Many dyslexic youngsters are lagging behind their peers because teachers will not have them statemented until their reading ability is at least four years below their chronological age, according to the British Dyslexia Association.
The association says this delay "represents a catastrophic educational failure for the dyslexic child".
A survey of 102 local authorities found that dyslexic 10 or 11-year-olds generally did not get statements until their reading age dropped to that of a six-year-old, or lower.
It found that parents were being told that their children could not have specialised help without a statement but, at the same time, that their literacy levels were not poor enough yet for a statement.
The BDA study found that this policy was leading to a "widespread and unacceptable tolerance of underachievement" in schools.
"This means that many children still have unproductive and unhappy school careers. This waste stays with them all their lives," the study says.
"Dyslexic children will not develop as whole persons or become effective members of their community unless their difficulties are properly identified and appropriate support given."
The BDA has called for the Code of Practice for identifying and assessing special educational needs to be implemented "systematically" across the country.
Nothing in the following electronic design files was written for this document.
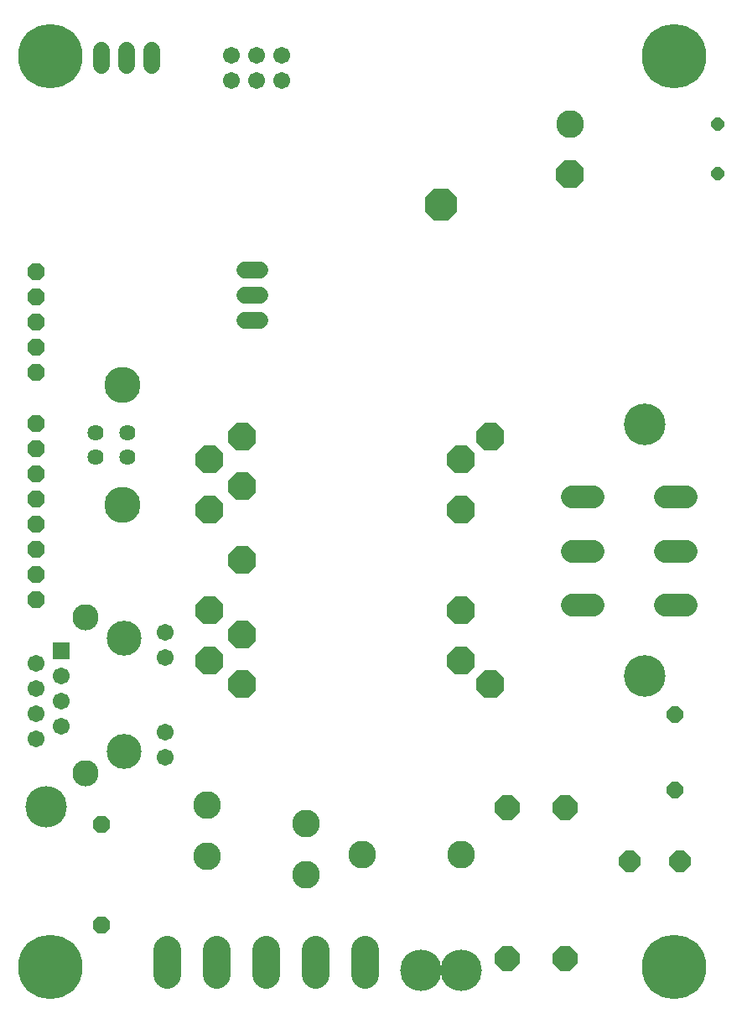
<source format=gbs>
G75*
G70*
%OFA0B0*%
%FSLAX24Y24*%
%IPPOS*%
%LPD*%
%AMOC8*
5,1,8,0,0,1.08239X$1,22.5*
%
%ADD10C,0.1100*%
%ADD11OC8,0.1100*%
%ADD12OC8,0.1299*%
%ADD13C,0.0674*%
%ADD14C,0.1100*%
%ADD15OC8,0.0973*%
%ADD16C,0.0907*%
%ADD17OC8,0.0640*%
%ADD18OC8,0.0840*%
%ADD19C,0.1653*%
%ADD20C,0.0674*%
%ADD21C,0.0640*%
%ADD22C,0.1436*%
%ADD23OC8,0.0674*%
%ADD24R,0.0674X0.0674*%
%ADD25C,0.1039*%
%ADD26C,0.1386*%
%ADD27OC8,0.0680*%
%ADD28C,0.2562*%
%ADD29C,0.1650*%
%ADD30OC8,0.0516*%
D10*
X013619Y011426D03*
X013619Y013451D03*
X017556Y012703D03*
X017556Y010678D03*
X019787Y011487D03*
X023724Y011487D03*
X028072Y040528D03*
D11*
X028072Y038528D03*
X024883Y028098D03*
X023712Y027177D03*
X023712Y025177D03*
X023712Y021177D03*
X023712Y019177D03*
X024883Y018256D03*
X015041Y018256D03*
X013712Y019177D03*
X015041Y020224D03*
X013712Y021177D03*
X015041Y023177D03*
X013712Y025177D03*
X015041Y026130D03*
X013712Y027177D03*
X015041Y028098D03*
D12*
X022937Y037302D03*
D13*
X015709Y034702D02*
X015115Y034702D01*
X015115Y033702D02*
X015709Y033702D01*
X015709Y032702D02*
X015115Y032702D01*
X011437Y042855D02*
X011437Y043449D01*
X010437Y043449D02*
X010437Y042855D01*
X009437Y042855D02*
X009437Y043449D01*
D14*
X012016Y007734D02*
X012016Y006734D01*
X013985Y006734D02*
X013985Y007734D01*
X015953Y007734D02*
X015953Y006734D01*
X017922Y006734D02*
X017922Y007734D01*
X019890Y007734D02*
X019890Y006734D01*
D15*
X025567Y007362D03*
X027873Y007362D03*
X027873Y013362D03*
X025567Y013362D03*
D16*
X028125Y021402D02*
X028950Y021402D01*
X028950Y023552D02*
X028125Y023552D01*
X028125Y025702D02*
X028950Y025702D01*
X031825Y025702D02*
X032650Y025702D01*
X032650Y023552D02*
X031825Y023552D01*
X031825Y021402D02*
X032650Y021402D01*
D17*
X032212Y017052D03*
X032212Y014052D03*
D18*
X032412Y011202D03*
X030412Y011202D03*
D19*
X031012Y018577D03*
X031012Y028577D03*
D20*
X016599Y042246D03*
X015599Y042246D03*
X015599Y043246D03*
X016599Y043246D03*
X014599Y043246D03*
X014599Y042246D03*
X011956Y020322D03*
X011956Y019322D03*
X011956Y016342D03*
X011956Y015342D03*
X007838Y016582D03*
X007838Y017582D03*
X007838Y018582D03*
X006838Y019082D03*
X006838Y018082D03*
X006838Y017082D03*
X006838Y016082D03*
D21*
X009201Y027276D03*
X009201Y028260D03*
X010461Y028260D03*
X010461Y027276D03*
D22*
X010264Y025398D03*
X010264Y030138D03*
D23*
X006837Y030652D03*
X006837Y031652D03*
X006837Y032652D03*
X006837Y033652D03*
X006837Y034652D03*
X006837Y028627D03*
X006837Y027627D03*
X006837Y026627D03*
X006837Y025627D03*
X006837Y024627D03*
X006837Y023627D03*
X006837Y022627D03*
X006837Y021627D03*
D24*
X007838Y019582D03*
D25*
X008807Y020932D03*
X008807Y014731D03*
D26*
X010338Y015582D03*
X010338Y020082D03*
D27*
X009437Y012677D03*
X009437Y008677D03*
D28*
X007375Y007002D03*
X032178Y007002D03*
X032178Y043222D03*
X007375Y043222D03*
D29*
X007212Y013377D03*
X022112Y006877D03*
X023712Y006877D03*
D30*
X033912Y038552D03*
X033912Y040527D03*
M02*

</source>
It found that a third of local authorities had set general policies for special needs but had not defined specific areas such as dyslexia. Another third of those responding said they could not produce their criteria for statementing.
One of the most common complaints by parents to the BDA's telephone helpline was that schools were reluctant to identify children as dyslexic, often because the local authority did not recognise the condition. This led to a lack of support and aggravation of the child's educational problems.